> **作業指示**: 下のエントリをすべて1行ずつ、「番号」と「行の内容」の2列からなるMarkdownの表に入れる。「番号」には通し番号を振り、空行と画像は表から除く。

* * *

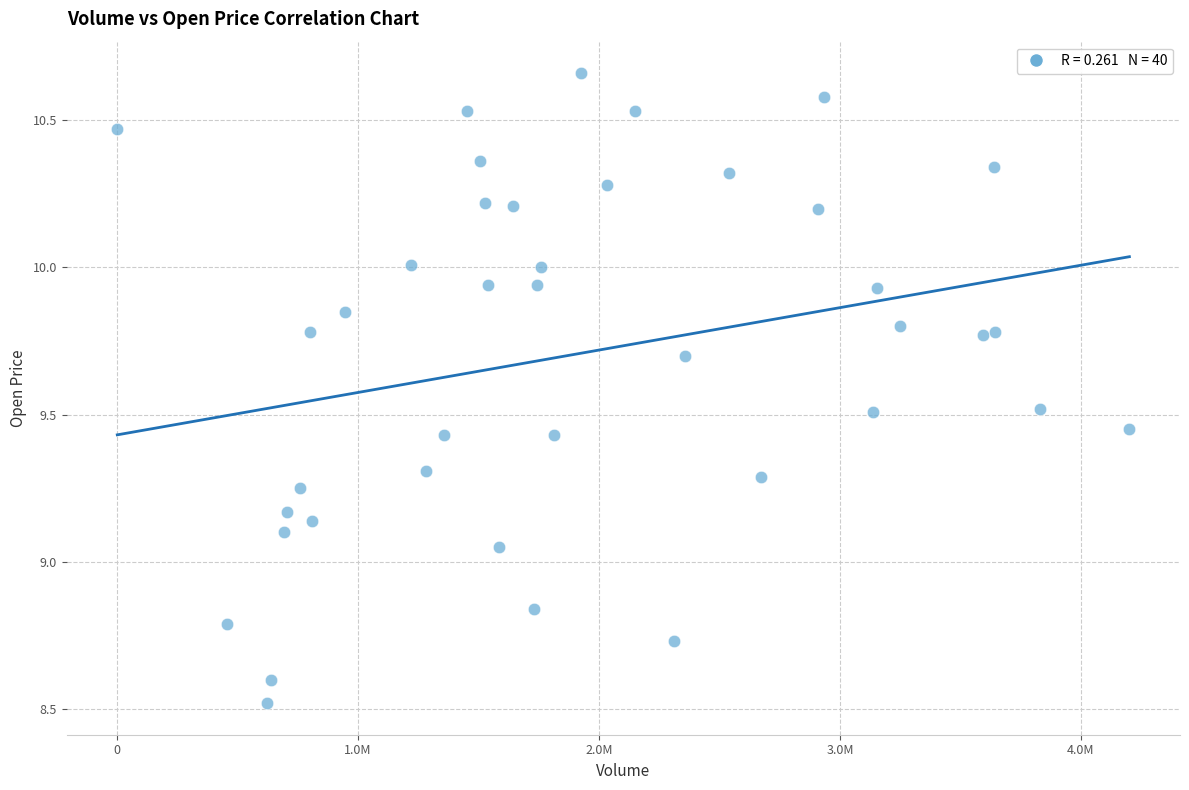

What is the range of X values (max minus min)?

4201400.0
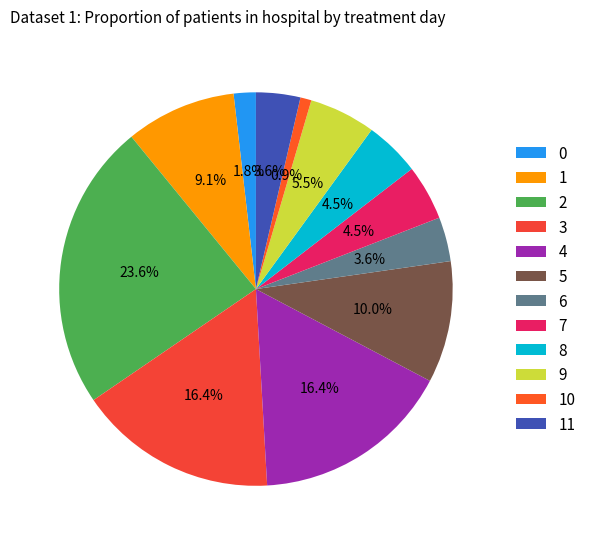

How many segments does this pie chart have?

12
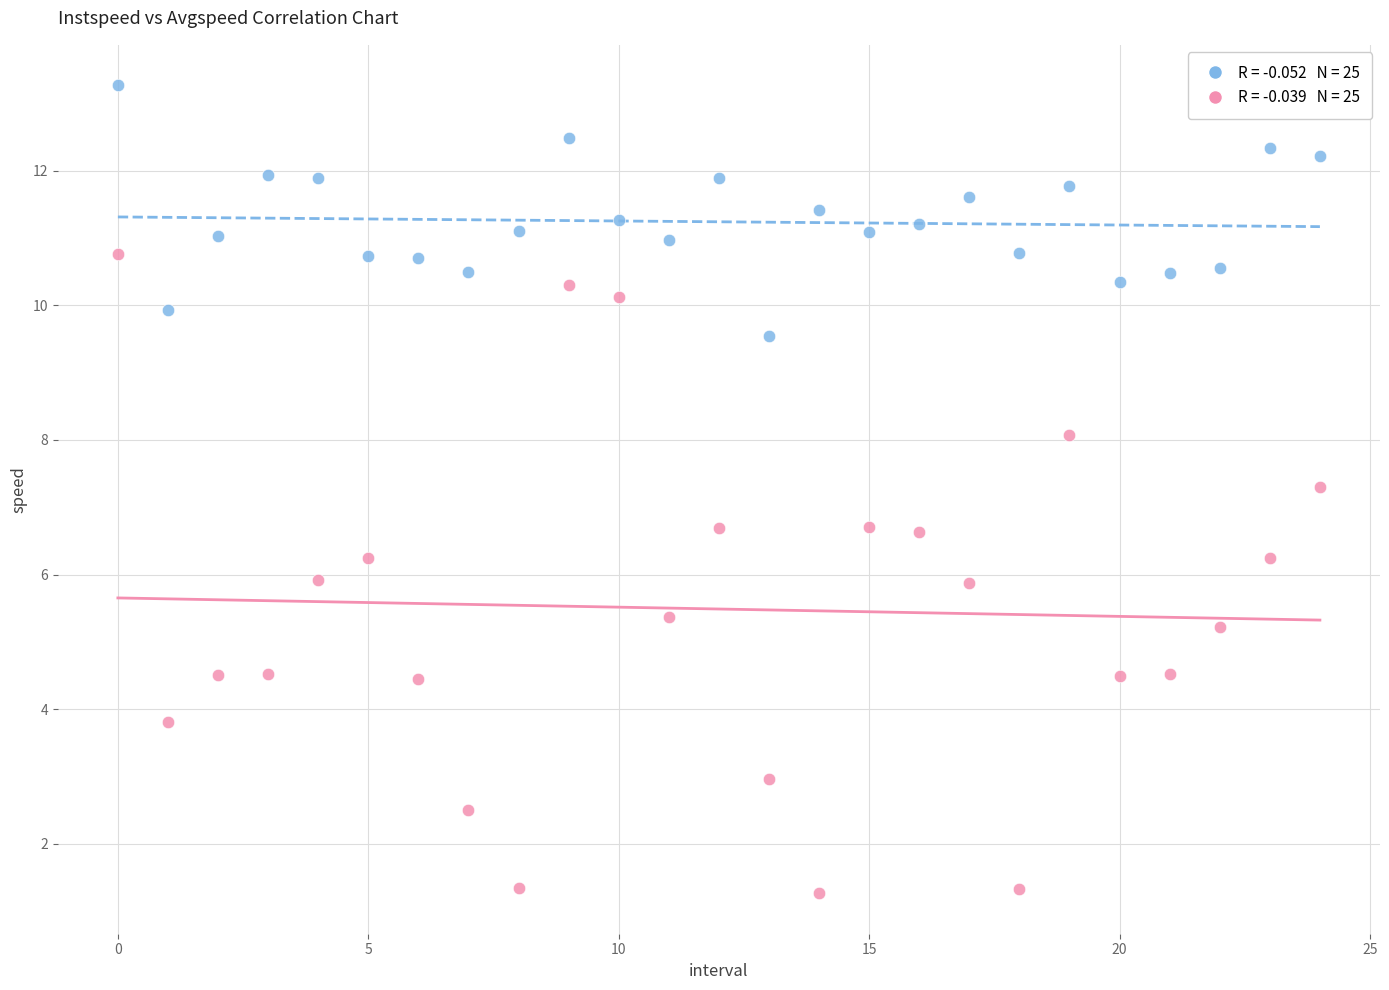

Across all data points, what is the range of Y values (max minus min)?

12.0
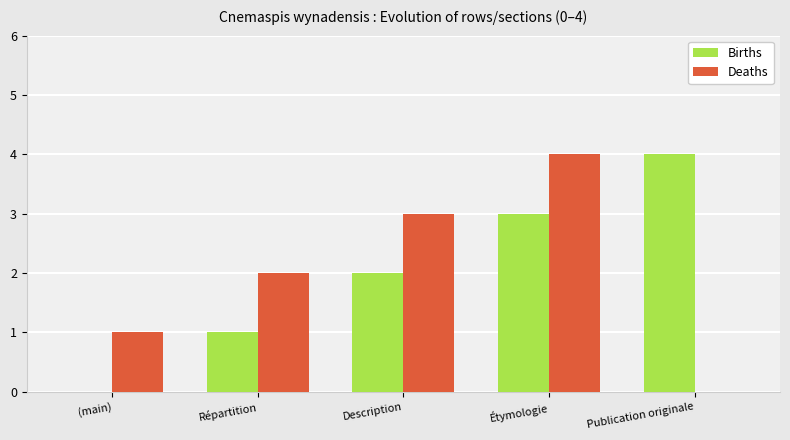

Reading left to right, list all the values displayed in this chart.

Births: (main)=0	Répartition=1	Description=2	Étymologie=3	Publication originale=4
Deaths: (main)=1	Répartition=2	Description=3	Étymologie=4	Publication originale=0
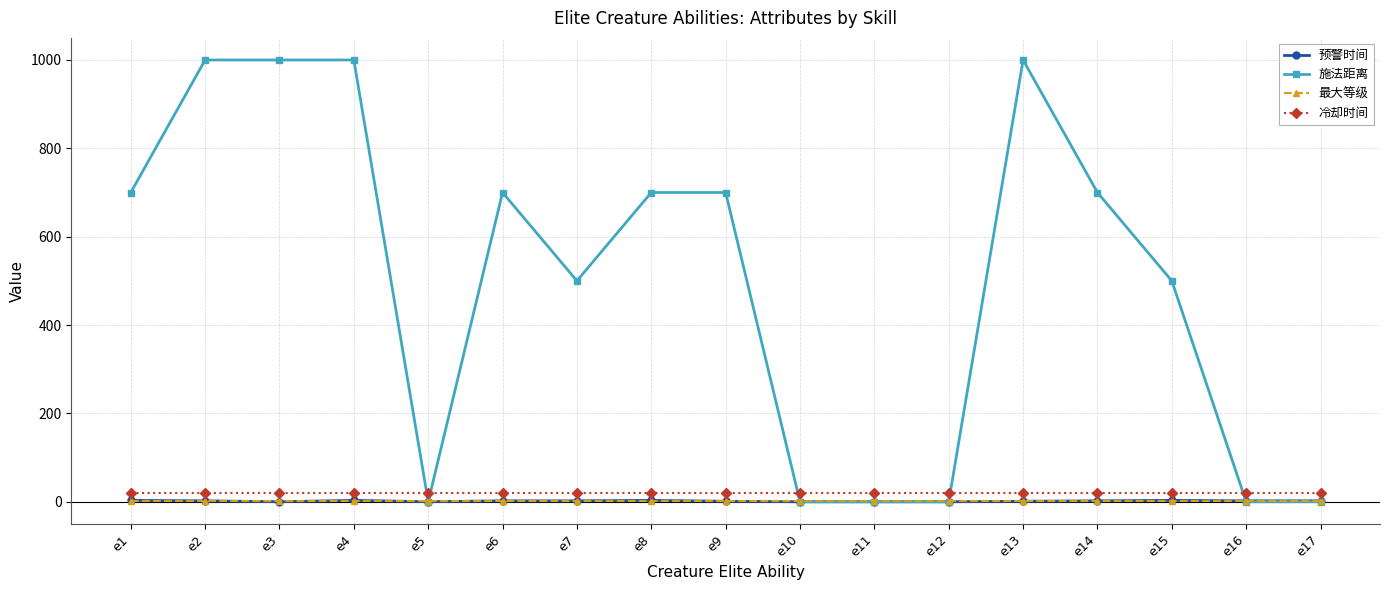

The value of 预警时间 at e11 is 0. True or false?

True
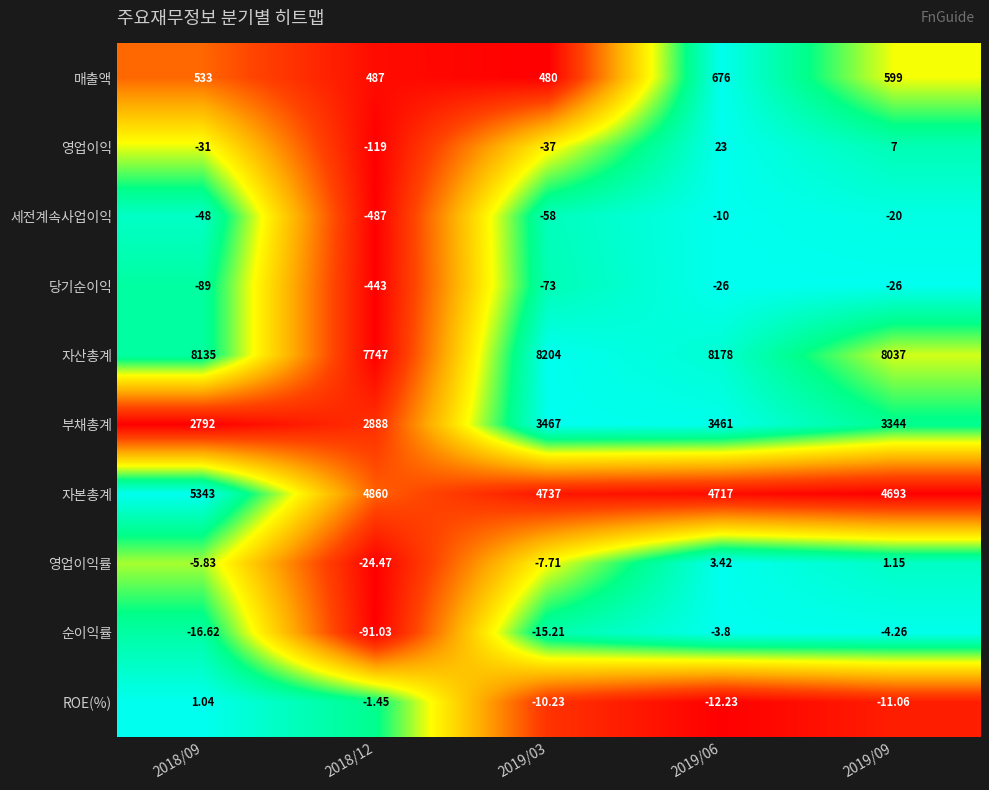

Is the value of ROE(%) at 2019/03 greater than the value of 매출액 at 2019/06?

No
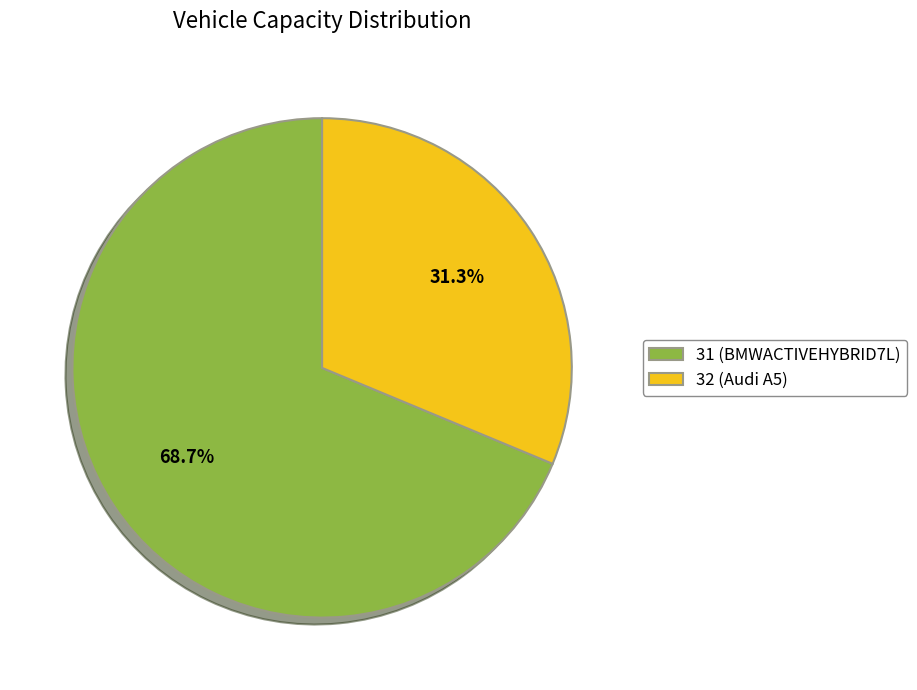

Rank the categories by value from highest to lowest.

31, 32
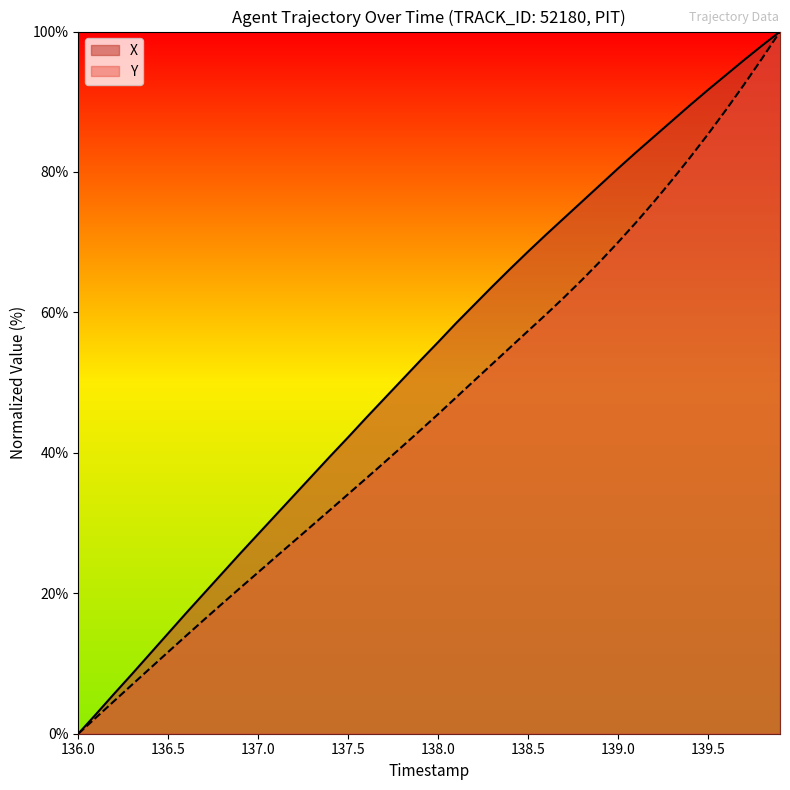

What is the difference between the highest and lowest values at 137.0?

5.5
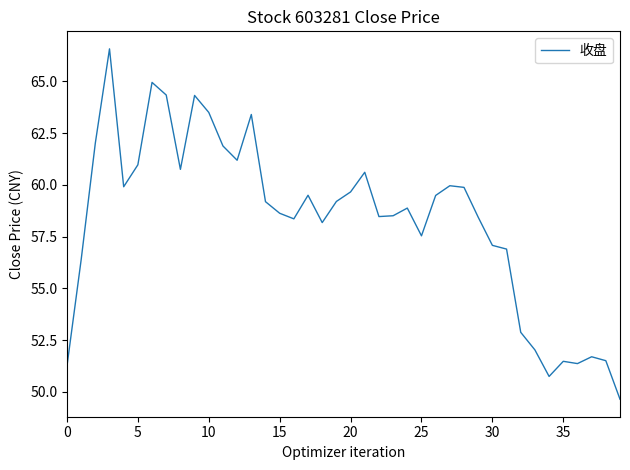

What is the greatest value displayed?

66.6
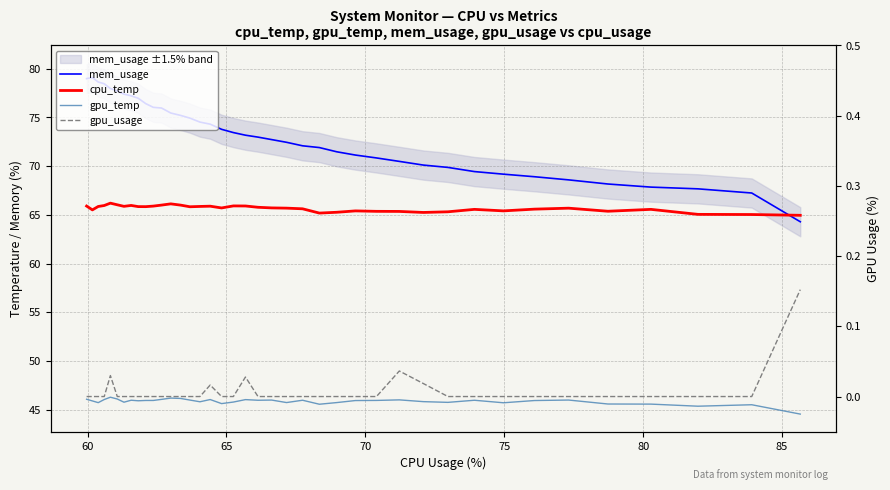

True or false: gpu_temp and cpu_temp intersect in this chart.

False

* * *

> **作業の出力**:
| 番号 | 行の内容 |
|---|---|
| 1 | What is the range of X values (max minus min)? |
| 2 | 4201400.0 |
| 3 | How many segments does this pie chart have? |
| 4 | 12 |
| 5 | Across all data points, what is the range of Y values (max minus min)? |
| 6 | 12.0 |
| 7 | Reading left to right, list all the values displayed in this chart. |
| 8 | Births: (main)=0	Répartition=1	Description=2	Étymologie=3	Publication originale=4 |
| 9 | Deaths: (main)=1	Répartition=2	Description=3	Étymologie=4	Publication originale=0 |
| 10 | The value of 预警时间 at e11 is 0. True or false? |
| 11 | True |
| 12 | Is the value of ROE(%) at 2019/03 greater than the value of 매출액 at 2019/06? |
| 13 | No |
| 14 | Rank the categories by value from highest to lowest. |
| 15 | 31, 32 |
| 16 | What is the difference between the highest and lowest values at 137.0? |
| 17 | 5.5 |
| 18 | What is the greatest value displayed? |
| 19 | 66.6 |
| 20 | True or false: gpu_temp and cpu_temp intersect in this chart. |
| 21 | False |